* DOCUMENT EXCERPT *
-- Opening Marker --
Grants are one of the best sources of financial aid. Why? Like scholarships, they generally will not require repayment. Even better, many are based solely on income. You don’t have to worry about competing based on grades or other factors. The income is wide ranging, so many middle class families will still qualify.
When reviewing grants you may qualify for, here are three things you need to know:
1. Is it renewable?
Scholarship or grant money that is renewable each year is amazing: you won’t have to worry about where you’re going to get the funds for next year. But if it is renewable, you need to know the rules. Do you have to maintain a certain GPA, take specific courses, or avoid changing majors? Once you’ve received the money, you don’t have to worry about the rules to qualify. But if you do something that breaks the rules, you’ll have to look for other money in the future. For instance, if you plan on changing majors, seek out other money to make up the difference in the form of other grants, scholarships, or loans before you do so. If your grades slip, see if you have a semester to make it up before you lose the scholarship. You may also find other solutions to the grade issue when meeting with your academic counselor.
-- Closing Marker --
* SUPPLIED DATA *
-- Opening Marker --
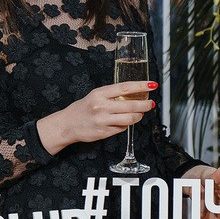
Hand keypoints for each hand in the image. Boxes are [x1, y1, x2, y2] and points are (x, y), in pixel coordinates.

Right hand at [38, 81, 155, 153]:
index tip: (152, 85)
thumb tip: (134, 94)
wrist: (67, 124)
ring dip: (138, 116)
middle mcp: (101, 106)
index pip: (125, 88)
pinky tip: (122, 122)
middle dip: (145, 105)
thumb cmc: (83, 108)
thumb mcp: (95, 96)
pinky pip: (122, 129)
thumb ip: (112, 95)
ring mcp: (103, 120)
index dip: (141, 86)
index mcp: (100, 94)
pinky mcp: (104, 132)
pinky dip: (125, 125)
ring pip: (129, 119)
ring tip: (139, 114)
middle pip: (131, 105)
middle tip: (151, 104)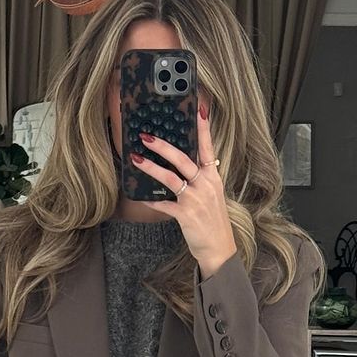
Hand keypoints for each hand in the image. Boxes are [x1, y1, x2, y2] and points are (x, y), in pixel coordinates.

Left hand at [132, 104, 237, 278]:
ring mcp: (195, 199)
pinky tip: (139, 195)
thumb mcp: (213, 195)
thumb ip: (201, 178)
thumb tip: (184, 164)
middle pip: (184, 159)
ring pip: (171, 178)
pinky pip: (163, 204)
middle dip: (163, 146)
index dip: (203, 128)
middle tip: (146, 136)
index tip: (198, 108)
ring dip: (151, 167)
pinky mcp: (185, 215)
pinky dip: (151, 200)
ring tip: (136, 158)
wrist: (220, 248)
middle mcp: (205, 185)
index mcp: (213, 177)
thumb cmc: (214, 220)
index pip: (208, 147)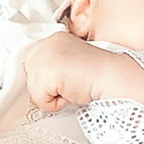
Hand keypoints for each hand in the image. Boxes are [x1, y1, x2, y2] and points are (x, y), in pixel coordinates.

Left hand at [19, 33, 143, 111]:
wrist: (112, 77)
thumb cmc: (97, 74)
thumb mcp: (69, 63)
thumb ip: (53, 67)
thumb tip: (39, 85)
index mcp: (52, 40)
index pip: (33, 66)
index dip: (47, 80)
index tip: (66, 78)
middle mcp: (45, 44)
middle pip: (30, 80)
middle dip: (48, 88)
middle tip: (71, 82)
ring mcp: (44, 57)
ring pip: (34, 93)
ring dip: (54, 96)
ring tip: (72, 86)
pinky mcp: (47, 73)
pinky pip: (41, 102)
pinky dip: (57, 104)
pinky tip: (72, 91)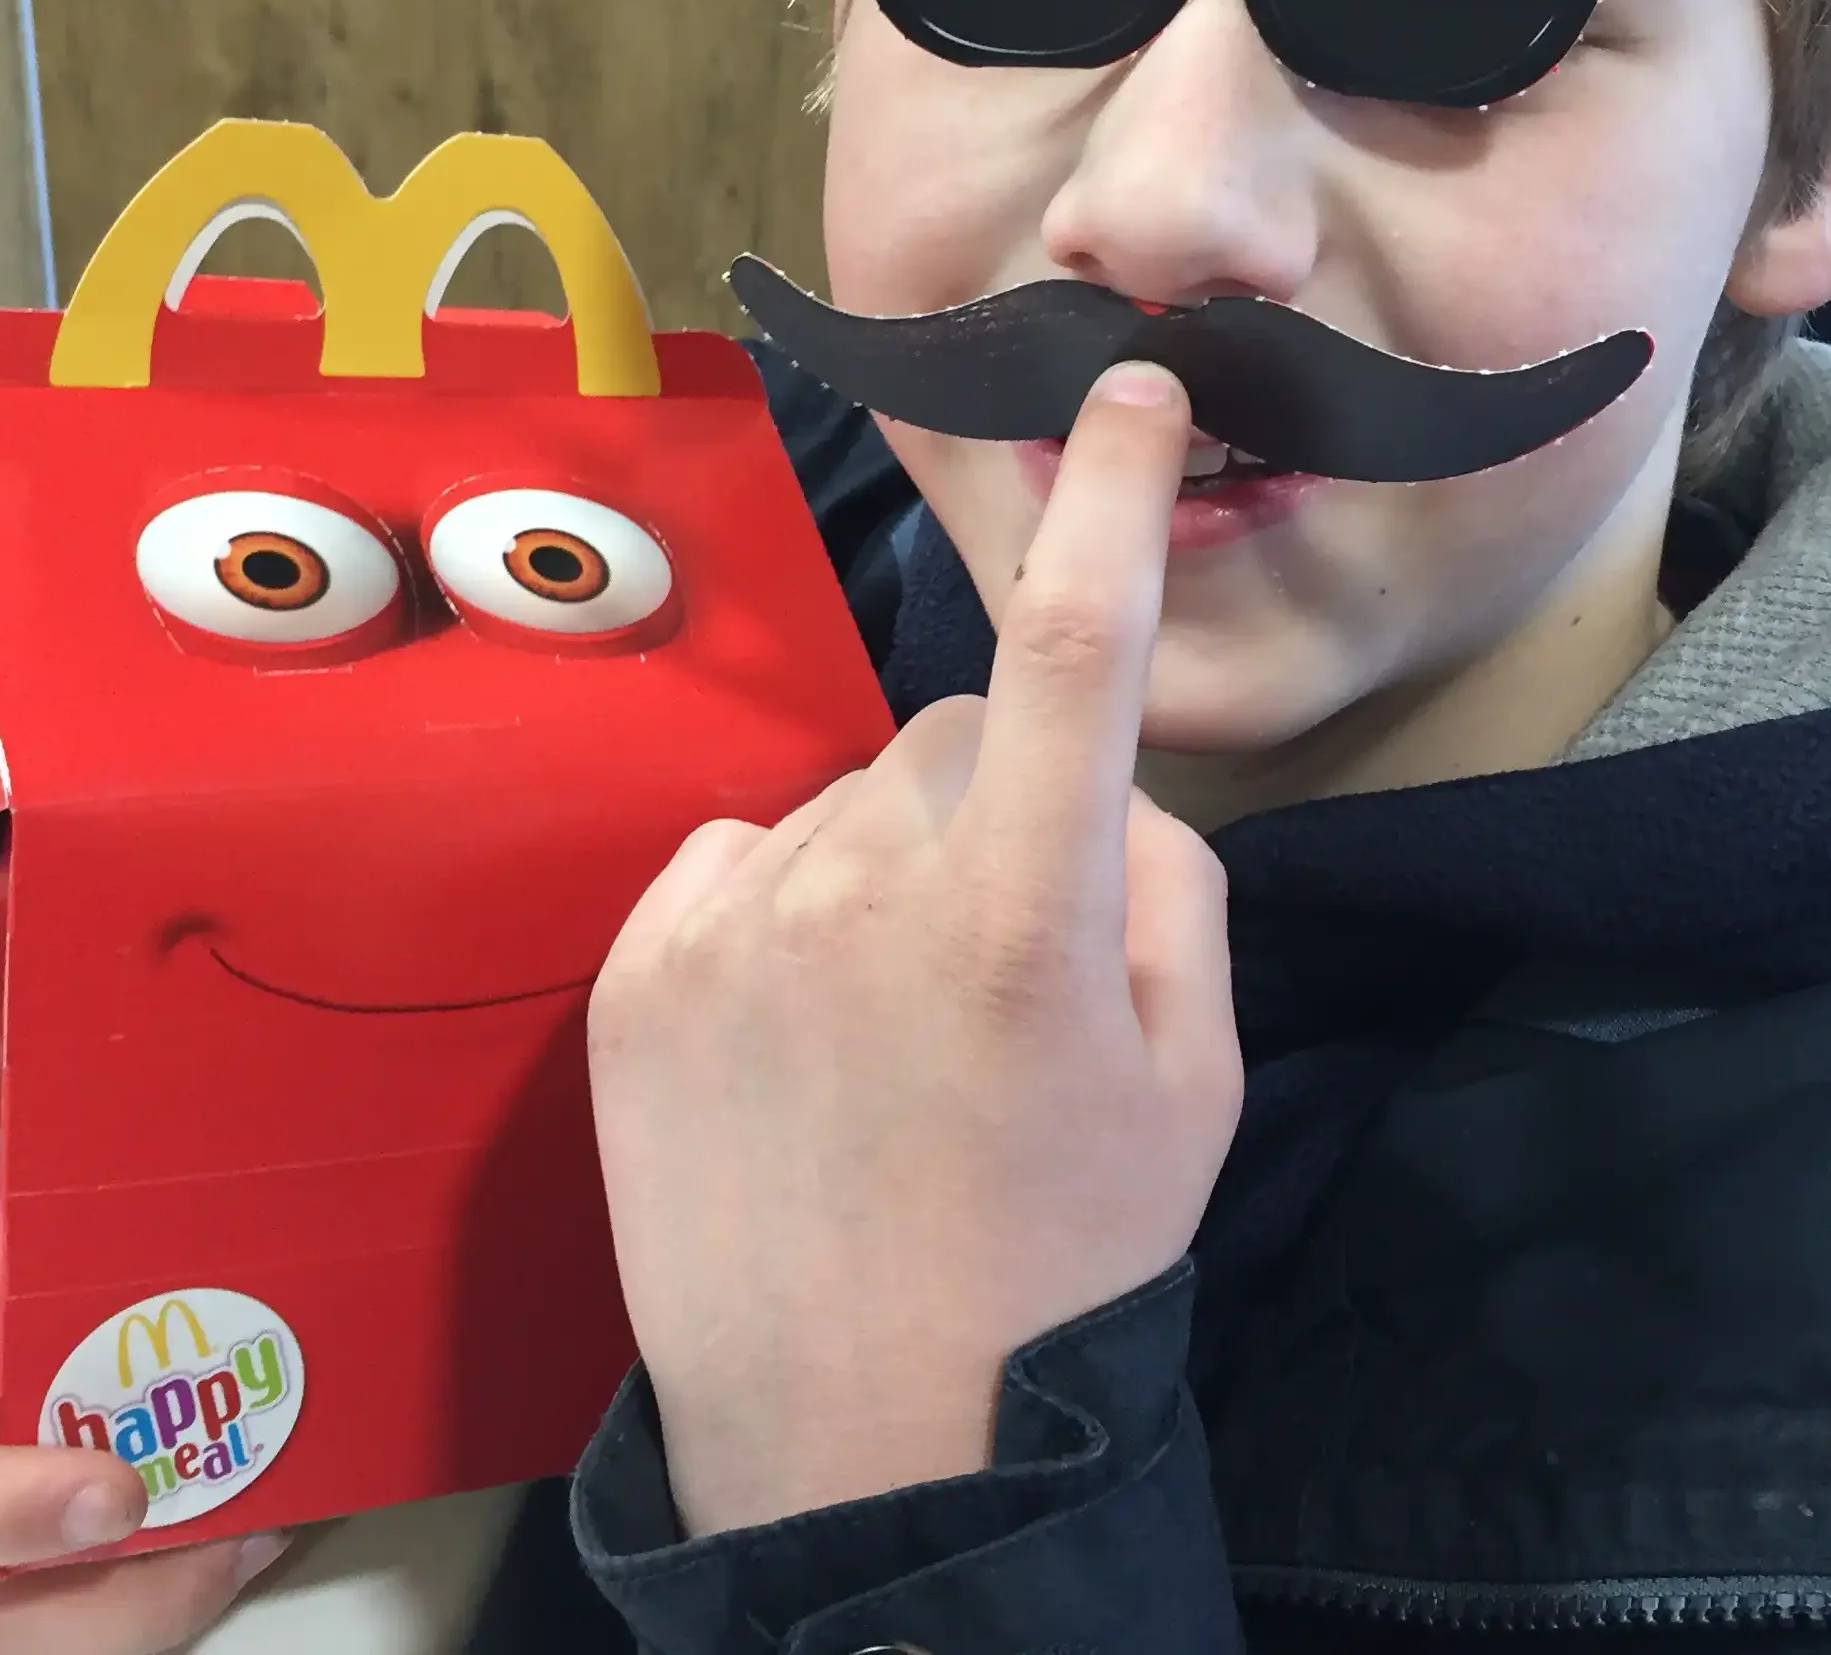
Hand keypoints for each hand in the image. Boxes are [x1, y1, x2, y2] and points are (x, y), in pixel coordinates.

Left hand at [588, 360, 1243, 1535]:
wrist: (859, 1444)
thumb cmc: (1060, 1265)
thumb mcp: (1192, 1082)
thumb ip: (1166, 883)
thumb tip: (1101, 780)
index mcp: (1026, 914)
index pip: (1077, 649)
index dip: (1112, 496)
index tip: (1131, 385)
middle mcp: (864, 887)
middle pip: (959, 732)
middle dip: (1001, 796)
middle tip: (1003, 956)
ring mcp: (732, 923)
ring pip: (848, 799)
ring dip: (886, 864)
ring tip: (888, 1031)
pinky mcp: (637, 968)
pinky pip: (741, 854)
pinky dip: (782, 904)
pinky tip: (796, 1033)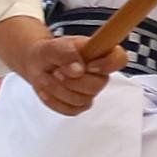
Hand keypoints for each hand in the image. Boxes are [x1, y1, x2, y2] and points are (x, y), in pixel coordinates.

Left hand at [3, 30, 120, 116]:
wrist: (37, 64)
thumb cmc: (50, 52)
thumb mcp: (53, 46)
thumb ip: (66, 53)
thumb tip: (78, 70)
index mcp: (99, 53)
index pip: (120, 58)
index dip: (107, 65)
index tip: (88, 65)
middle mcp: (99, 74)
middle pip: (98, 86)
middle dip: (72, 81)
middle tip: (56, 71)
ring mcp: (91, 91)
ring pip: (82, 100)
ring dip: (59, 90)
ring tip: (48, 77)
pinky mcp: (79, 105)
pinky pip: (71, 110)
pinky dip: (55, 101)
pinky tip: (47, 89)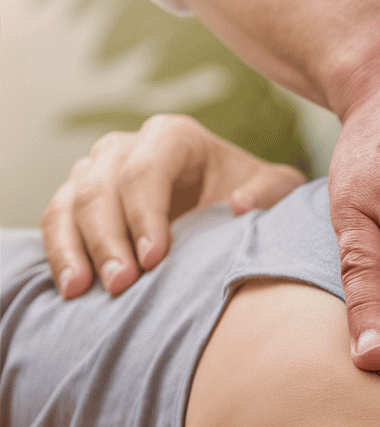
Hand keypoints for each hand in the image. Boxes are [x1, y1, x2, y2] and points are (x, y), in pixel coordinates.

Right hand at [41, 114, 305, 297]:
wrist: (227, 205)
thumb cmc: (251, 194)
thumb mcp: (275, 190)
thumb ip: (269, 194)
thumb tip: (239, 205)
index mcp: (172, 137)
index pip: (145, 170)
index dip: (144, 214)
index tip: (155, 258)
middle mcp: (126, 146)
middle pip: (100, 187)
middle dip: (108, 238)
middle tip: (122, 283)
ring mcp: (96, 171)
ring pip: (70, 202)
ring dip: (76, 248)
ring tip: (85, 290)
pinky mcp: (78, 199)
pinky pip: (56, 221)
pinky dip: (59, 252)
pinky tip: (71, 287)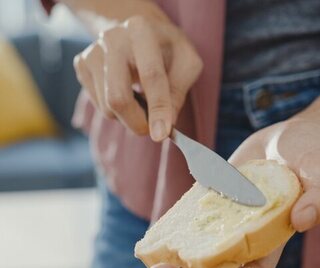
-- Closing Marker --
Rewrite the grants text from "Scholarship or grant" to "your academic counselor.", replacing "semester" with "quarter".

Scholarship or grant money that is renewable each year is amazing: you won’t have to worry about where you’re going to get the funds for next year. But if it is renewable, you need to know the rules. Do you have to maintain a certain GPA, take specific courses, or avoid changing majors? Once you’ve received the money, you don’t have to worry about the rules to qualify. But if you do something that breaks the rules, you’ll have to look for other money in the future. For instance, if you plan on changing majors, seek out other money to make up the difference in the form of other grants, scholarships, or loans before you do so. If your grades slip, see if you have a quarter to make it up before you lose the scholarship. You may also find other solutions to the grade issue when meeting with your academic counselor.